What this task involves.
An exact copy of every record, with no pictures, please.

*** Opening Data records ***

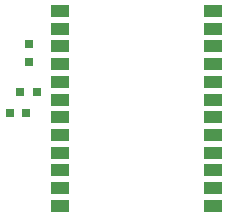
<source format=gtp>
G04*
G04 #@! TF.GenerationSoftware,Altium Limited,Altium Designer,18.1.9 (240)*
G04*
G04 Layer_Color=8421504*
%FSLAX24Y24*%
%MOIN*%
G70*
G01*
G75*
%ADD16R,0.0300X0.0300*%
%ADD17R,0.0300X0.0300*%
%ADD18R,0.0630X0.0394*%
D16*
X1425Y3650D02*
D03*
X1975D02*
D03*
X1775Y4350D02*
D03*
X2325D02*
D03*
D17*
X2050Y5950D02*
D03*
Y5350D02*
D03*
D18*
X3091Y552D02*
D03*
Y4686D02*
D03*
Y5276D02*
D03*
Y5867D02*
D03*
Y6457D02*
D03*
Y7048D02*
D03*
Y2324D02*
D03*
Y1733D02*
D03*
Y4095D02*
D03*
Y3505D02*
D03*
Y2914D02*
D03*
X8209Y552D02*
D03*
Y1143D02*
D03*
Y1733D02*
D03*
Y2324D02*
D03*
Y2914D02*
D03*
Y3505D02*
D03*
Y4095D02*
D03*
Y4686D02*
D03*
Y5276D02*
D03*
Y5867D02*
D03*
Y6457D02*
D03*
Y7048D02*
D03*
X3091Y1143D02*
D03*
M02*

</source>
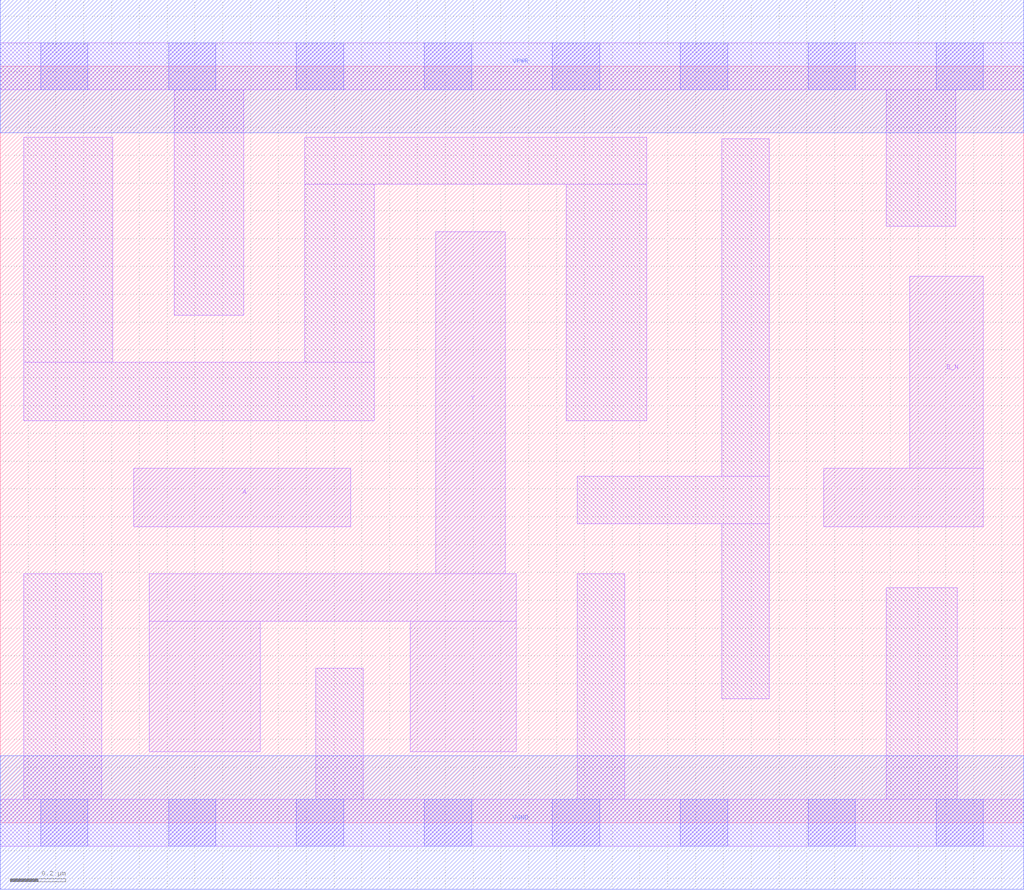
<source format=lef>
# Copyright 2020 The SkyWater PDK Authors
#
# Licensed under the Apache License, Version 2.0 (the "License");
# you may not use this file except in compliance with the License.
# You may obtain a copy of the License at
#
#     https://www.apache.org/licenses/LICENSE-2.0
#
# Unless required by applicable law or agreed to in writing, software
# distributed under the License is distributed on an "AS IS" BASIS,
# WITHOUT WARRANTIES OR CONDITIONS OF ANY KIND, either express or implied.
# See the License for the specific language governing permissions and
# limitations under the License.
#
# SPDX-License-Identifier: Apache-2.0

VERSION 5.7 ;
BUSBITCHARS "[]" ;
DIVIDERCHAR "/" ;
PROPERTYDEFINITIONS
  MACRO maskLayoutSubType STRING ;
  MACRO prCellType STRING ;
  MACRO originalViewName STRING ;
END PROPERTYDEFINITIONS
MACRO sky130_fd_sc_hdll__nor2b_2
  ORIGIN  0.000000  0.000000 ;
  CLASS CORE ;
  SYMMETRY X Y R90 ;
  SIZE  3.680000 BY  2.720000 ;
  SITE unithd ;
  PIN A
    ANTENNAGATEAREA  0.555000 ;
    DIRECTION INPUT ;
    USE SIGNAL ;
    PORT
      LAYER li1 ;
        RECT 0.480000 1.065000 1.260000 1.275000 ;
    END
  END A
  PIN B_N
    ANTENNAGATEAREA  0.138600 ;
    DIRECTION INPUT ;
    USE SIGNAL ;
    PORT
      LAYER li1 ;
        RECT 2.960000 1.065000 3.535000 1.275000 ;
        RECT 3.270000 1.275000 3.535000 1.965000 ;
    END
  END B_N
  PIN Y
    ANTENNADIFFAREA  0.738500 ;
    DIRECTION OUTPUT ;
    USE SIGNAL ;
    PORT
      LAYER li1 ;
        RECT 0.535000 0.255000 0.935000 0.725000 ;
        RECT 0.535000 0.725000 1.855000 0.895000 ;
        RECT 1.475000 0.255000 1.855000 0.725000 ;
        RECT 1.565000 0.895000 1.815000 2.125000 ;
    END
  END Y
  PIN VGND
    DIRECTION INOUT ;
    USE GROUND ;
    PORT
      LAYER met1 ;
        RECT 0.000000 -0.240000 3.680000 0.240000 ;
    END
  END VGND
  PIN VPWR
    DIRECTION INOUT ;
    USE POWER ;
    PORT
      LAYER met1 ;
        RECT 0.000000 2.480000 3.680000 2.960000 ;
    END
  END VPWR
  OBS
    LAYER li1 ;
      RECT 0.000000 -0.085000 3.680000 0.085000 ;
      RECT 0.000000  2.635000 3.680000 2.805000 ;
      RECT 0.085000  0.085000 0.365000 0.895000 ;
      RECT 0.085000  1.445000 1.345000 1.655000 ;
      RECT 0.085000  1.655000 0.405000 2.465000 ;
      RECT 0.625000  1.825000 0.875000 2.635000 ;
      RECT 1.095000  1.655000 1.345000 2.295000 ;
      RECT 1.095000  2.295000 2.325000 2.465000 ;
      RECT 1.135000  0.085000 1.305000 0.555000 ;
      RECT 2.035000  1.445000 2.325000 2.295000 ;
      RECT 2.075000  0.085000 2.245000 0.895000 ;
      RECT 2.075000  1.075000 2.765000 1.245000 ;
      RECT 2.595000  0.445000 2.765000 1.075000 ;
      RECT 2.595000  1.245000 2.765000 2.460000 ;
      RECT 3.185000  0.085000 3.440000 0.845000 ;
      RECT 3.185000  2.145000 3.435000 2.635000 ;
    LAYER mcon ;
      RECT 0.145000 -0.085000 0.315000 0.085000 ;
      RECT 0.145000  2.635000 0.315000 2.805000 ;
      RECT 0.605000 -0.085000 0.775000 0.085000 ;
      RECT 0.605000  2.635000 0.775000 2.805000 ;
      RECT 1.065000 -0.085000 1.235000 0.085000 ;
      RECT 1.065000  2.635000 1.235000 2.805000 ;
      RECT 1.525000 -0.085000 1.695000 0.085000 ;
      RECT 1.525000  2.635000 1.695000 2.805000 ;
      RECT 1.985000 -0.085000 2.155000 0.085000 ;
      RECT 1.985000  2.635000 2.155000 2.805000 ;
      RECT 2.445000 -0.085000 2.615000 0.085000 ;
      RECT 2.445000  2.635000 2.615000 2.805000 ;
      RECT 2.905000 -0.085000 3.075000 0.085000 ;
      RECT 2.905000  2.635000 3.075000 2.805000 ;
      RECT 3.365000 -0.085000 3.535000 0.085000 ;
      RECT 3.365000  2.635000 3.535000 2.805000 ;
  END
  PROPERTY maskLayoutSubType "abstract" ;
  PROPERTY prCellType "standard" ;
  PROPERTY originalViewName "layout" ;
END sky130_fd_sc_hdll__nor2b_2
END LIBRARY

</source>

*** Closing Data records ***

Task response.
<source format=gtp>
G04*
G04 #@! TF.GenerationSoftware,Altium Limited,Altium Designer,18.1.9 (240)*
G04*
G04 Layer_Color=8421504*
%FSLAX24Y24*%
%MOIN*%
G70*
G01*
G75*
%ADD16R,0.0300X0.0300*%
%ADD17R,0.0300X0.0300*%
%ADD18R,0.0630X0.0394*%
D16*
X1425Y3650D02*
D03*
X1975D02*
D03*
X1775Y4350D02*
D03*
X2325D02*
D03*
D17*
X2050Y5950D02*
D03*
Y5350D02*
D03*
D18*
X3091Y552D02*
D03*
Y4686D02*
D03*
Y5276D02*
D03*
Y5867D02*
D03*
Y6457D02*
D03*
Y7048D02*
D03*
Y2324D02*
D03*
Y1733D02*
D03*
Y4095D02*
D03*
Y3505D02*
D03*
Y2914D02*
D03*
X8209Y552D02*
D03*
Y1143D02*
D03*
Y1733D02*
D03*
Y2324D02*
D03*
Y2914D02*
D03*
Y3505D02*
D03*
Y4095D02*
D03*
Y4686D02*
D03*
Y5276D02*
D03*
Y5867D02*
D03*
Y6457D02*
D03*
Y7048D02*
D03*
X3091Y1143D02*
D03*
M02*

</source>
<source format=lef>
# Copyright 2020 The SkyWater PDK Authors
#
# Licensed under the Apache License, Version 2.0 (the "License");
# you may not use this file except in compliance with the License.
# You may obtain a copy of the License at
#
#     https://www.apache.org/licenses/LICENSE-2.0
#
# Unless required by applicable law or agreed to in writing, software
# distributed under the License is distributed on an "AS IS" BASIS,
# WITHOUT WARRANTIES OR CONDITIONS OF ANY KIND, either express or implied.
# See the License for the specific language governing permissions and
# limitations under the License.
#
# SPDX-License-Identifier: Apache-2.0

VERSION 5.7 ;
BUSBITCHARS "[]" ;
DIVIDERCHAR "/" ;
PROPERTYDEFINITIONS
  MACRO maskLayoutSubType STRING ;
  MACRO prCellType STRING ;
  MACRO originalViewName STRING ;
END PROPERTYDEFINITIONS
MACRO sky130_fd_sc_hdll__nor2b_2
  ORIGIN  0.000000  0.000000 ;
  CLASS CORE ;
  SYMMETRY X Y R90 ;
  SIZE  3.680000 BY  2.720000 ;
  SITE unithd ;
  PIN A
    ANTENNAGATEAREA  0.555000 ;
    DIRECTION INPUT ;
    USE SIGNAL ;
    PORT
      LAYER li1 ;
        RECT 0.480000 1.065000 1.260000 1.275000 ;
    END
  END A
  PIN B_N
    ANTENNAGATEAREA  0.138600 ;
    DIRECTION INPUT ;
    USE SIGNAL ;
    PORT
      LAYER li1 ;
        RECT 2.960000 1.065000 3.535000 1.275000 ;
        RECT 3.270000 1.275000 3.535000 1.965000 ;
    END
  END B_N
  PIN Y
    ANTENNADIFFAREA  0.738500 ;
    DIRECTION OUTPUT ;
    USE SIGNAL ;
    PORT
      LAYER li1 ;
        RECT 0.535000 0.255000 0.935000 0.725000 ;
        RECT 0.535000 0.725000 1.855000 0.895000 ;
        RECT 1.475000 0.255000 1.855000 0.725000 ;
        RECT 1.565000 0.895000 1.815000 2.125000 ;
    END
  END Y
  PIN VGND
    DIRECTION INOUT ;
    USE GROUND ;
    PORT
      LAYER met1 ;
        RECT 0.000000 -0.240000 3.680000 0.240000 ;
    END
  END VGND
  PIN VPWR
    DIRECTION INOUT ;
    USE POWER ;
    PORT
      LAYER met1 ;
        RECT 0.000000 2.480000 3.680000 2.960000 ;
    END
  END VPWR
  OBS
    LAYER li1 ;
      RECT 0.000000 -0.085000 3.680000 0.085000 ;
      RECT 0.000000  2.635000 3.680000 2.805000 ;
      RECT 0.085000  0.085000 0.365000 0.895000 ;
      RECT 0.085000  1.445000 1.345000 1.655000 ;
      RECT 0.085000  1.655000 0.405000 2.465000 ;
      RECT 0.625000  1.825000 0.875000 2.635000 ;
      RECT 1.095000  1.655000 1.345000 2.295000 ;
      RECT 1.095000  2.295000 2.325000 2.465000 ;
      RECT 1.135000  0.085000 1.305000 0.555000 ;
      RECT 2.035000  1.445000 2.325000 2.295000 ;
      RECT 2.075000  0.085000 2.245000 0.895000 ;
      RECT 2.075000  1.075000 2.765000 1.245000 ;
      RECT 2.595000  0.445000 2.765000 1.075000 ;
      RECT 2.595000  1.245000 2.765000 2.460000 ;
      RECT 3.185000  0.085000 3.440000 0.845000 ;
      RECT 3.185000  2.145000 3.435000 2.635000 ;
    LAYER mcon ;
      RECT 0.145000 -0.085000 0.315000 0.085000 ;
      RECT 0.145000  2.635000 0.315000 2.805000 ;
      RECT 0.605000 -0.085000 0.775000 0.085000 ;
      RECT 0.605000  2.635000 0.775000 2.805000 ;
      RECT 1.065000 -0.085000 1.235000 0.085000 ;
      RECT 1.065000  2.635000 1.235000 2.805000 ;
      RECT 1.525000 -0.085000 1.695000 0.085000 ;
      RECT 1.525000  2.635000 1.695000 2.805000 ;
      RECT 1.985000 -0.085000 2.155000 0.085000 ;
      RECT 1.985000  2.635000 2.155000 2.805000 ;
      RECT 2.445000 -0.085000 2.615000 0.085000 ;
      RECT 2.445000  2.635000 2.615000 2.805000 ;
      RECT 2.905000 -0.085000 3.075000 0.085000 ;
      RECT 2.905000  2.635000 3.075000 2.805000 ;
      RECT 3.365000 -0.085000 3.535000 0.085000 ;
      RECT 3.365000  2.635000 3.535000 2.805000 ;
  END
  PROPERTY maskLayoutSubType "abstract" ;
  PROPERTY prCellType "standard" ;
  PROPERTY originalViewName "layout" ;
END sky130_fd_sc_hdll__nor2b_2
END LIBRARY

</source>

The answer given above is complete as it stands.